BEGIN

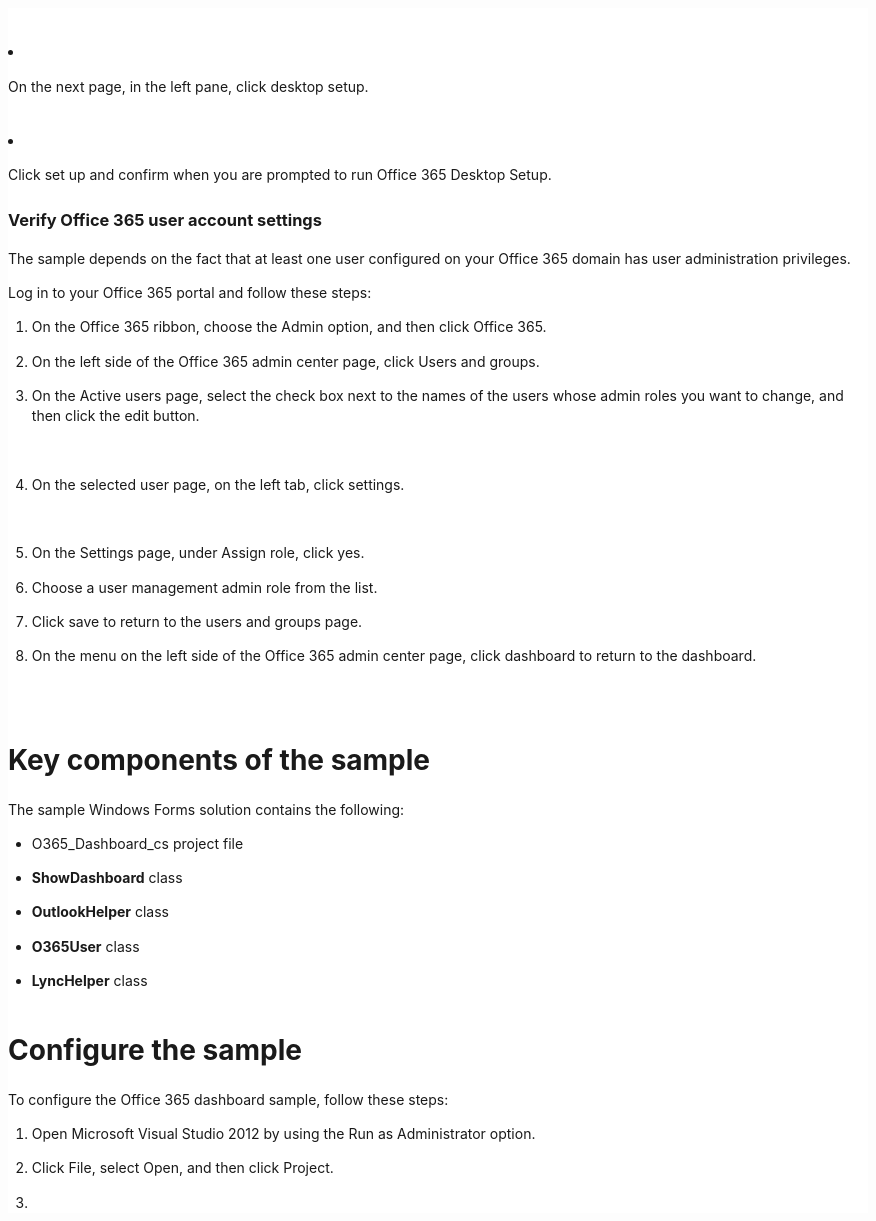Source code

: <img src="/site/view/file/93304/1/image.png" alt=""> </li><li>
<p>On the next page, in the left pane, click <span>desktop setup</span>.</p>
<img src="/site/view/file/93301/1/image.png" alt=""> </li><li>
<p>Click <span>set up</span> and confirm when you are prompted to run Office 365 Desktop Setup.</p>
</li></ol>
</div>
<h3>Verify Office 365 user account settings</h3>
<div>
<p>The sample depends on the fact that at least one user configured on your Office 365 domain has user administration privileges.</p>
<p>Log in to your Office 365 portal and follow these steps:</p>
<ol>
<li>
<p>On the Office 365 ribbon, choose the <span>Admin</span> option, and then click
<span>Office 365</span>.</p>
</li><li>
<p>On the left side of the Office 365 admin center page, click <span>Users and groups</span>.</p>
</li><li>
<p>On the <span>Active users</span> page, select the check box next to the names of the users whose admin roles you want to change, and then click the edit button.</p>
<img src="/site/view/file/93302/1/image.png" alt=""> </li><li>
<p>On the selected user page, on the left tab, click <span>settings</span>.</p>
<img src="/site/view/file/93298/1/image.png" alt=""> </li><li>
<p>On the <span>Settings</span> page, under <span>Assign role</span>, click <span>
yes</span>.</p>
</li><li>
<p>Choose a <span>user management admin</span> role from the list.</p>
</li><li>
<p>Click <span>save</span> to return to the <span>users and groups</span> page.</p>
</li><li>
<p>On the menu on the left side of the Office 365 admin center page, click <span>
dashboard</span> to return to the dashboard.</p>
</li></ol>
<p>&nbsp;</p>
</div>
</div>
<h1>Key components of the sample</h1>
<div id="sectionSection2">
<p>The sample Windows Forms solution contains the following:</p>
<ul>
<li>
<p>O365_Dashboard_cs project file</p>
</li><li>
<p><strong>ShowDashboard</strong> class</p>
</li><li>
<p><strong>OutlookHelper</strong> class</p>
</li><li>
<p><strong>O365User</strong> class</p>
</li><li>
<p><strong>LyncHelper</strong> class</p>
</li></ul>
</div>
<h1>Configure the sample</h1>
<div id="sectionSection3">
<p>To configure the Office 365 dashboard sample, follow these steps:</p>
<ol>
<li>
<p>Open Microsoft Visual Studio 2012 by using the <span>Run as Administrator</span> option.</p>
</li><li>
<p>Click <span>File</span>, select <span>Open</span>, and then click <span>Project</span>.</p>
</li><li>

END

Directions
Transcribe the records above exactly, beginning at the line that contains "<p>Click <span>save</span> to" and ending with the line that contains "<h1>Configure the sample</h1>", both included, and nothing else.

Written reply
<p>Click <span>save</span> to return to the <span>users and groups</span> page.</p>
</li><li>
<p>On the menu on the left side of the Office 365 admin center page, click <span>
dashboard</span> to return to the dashboard.</p>
</li></ol>
<p>&nbsp;</p>
</div>
</div>
<h1>Key components of the sample</h1>
<div id="sectionSection2">
<p>The sample Windows Forms solution contains the following:</p>
<ul>
<li>
<p>O365_Dashboard_cs project file</p>
</li><li>
<p><strong>ShowDashboard</strong> class</p>
</li><li>
<p><strong>OutlookHelper</strong> class</p>
</li><li>
<p><strong>O365User</strong> class</p>
</li><li>
<p><strong>LyncHelper</strong> class</p>
</li></ul>
</div>
<h1>Configure the sample</h1>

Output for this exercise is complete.